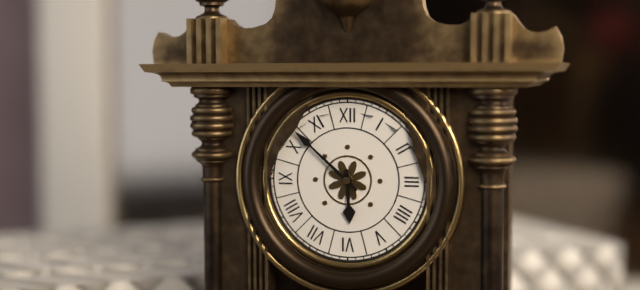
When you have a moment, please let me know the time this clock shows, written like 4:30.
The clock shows 5:52
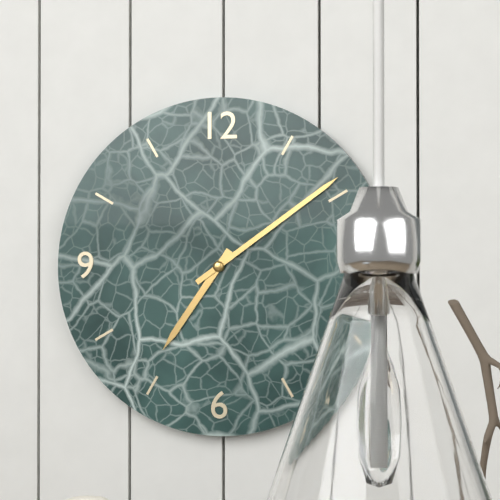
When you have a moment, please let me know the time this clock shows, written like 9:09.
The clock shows 7:09
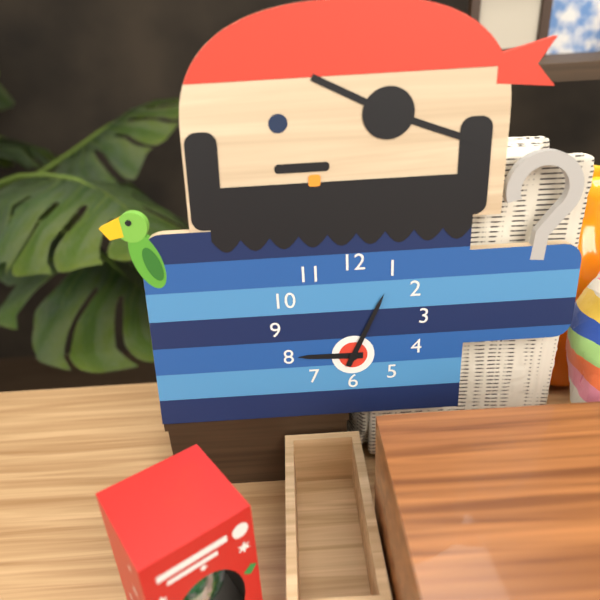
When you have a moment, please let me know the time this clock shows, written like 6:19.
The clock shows 9:04
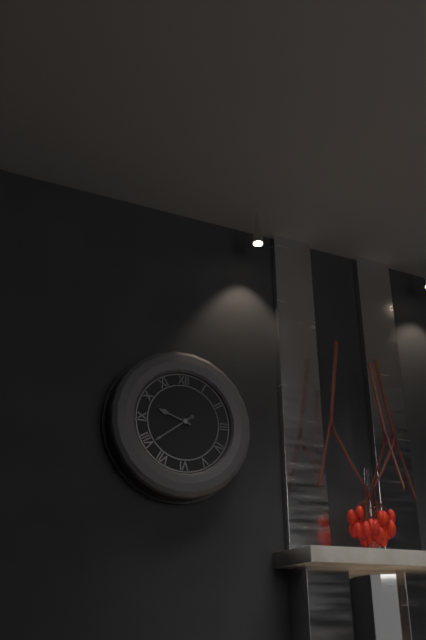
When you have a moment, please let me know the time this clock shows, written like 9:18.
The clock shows 9:39
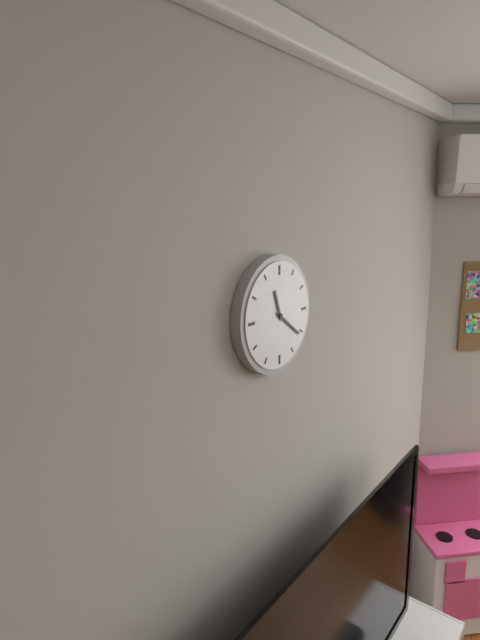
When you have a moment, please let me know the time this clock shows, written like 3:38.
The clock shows 11:21
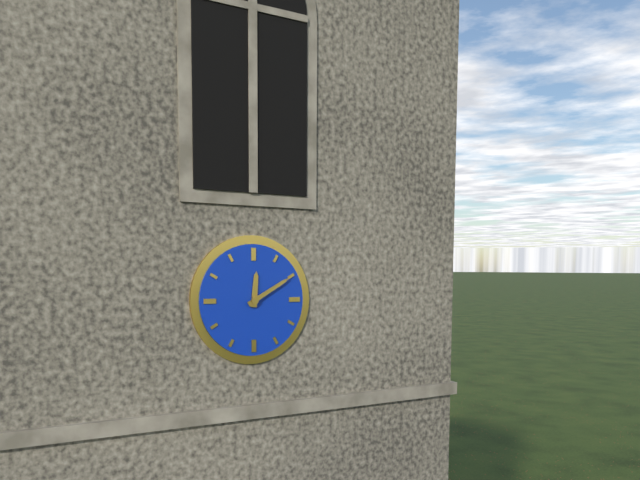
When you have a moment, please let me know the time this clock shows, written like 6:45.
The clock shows 12:10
########
Problem description:
Swap "clock" for "watch" in the lines starting at the one containing "written like 3:38." and ending at the final line, changing nothing else. Leave the pictures out of your output.

Task result:
When you have a moment, please let me know the time this watch shows, written like 3:38.
The watch shows 11:21
When you have a moment, please let me know the time this watch shows, written like 6:45.
The watch shows 12:10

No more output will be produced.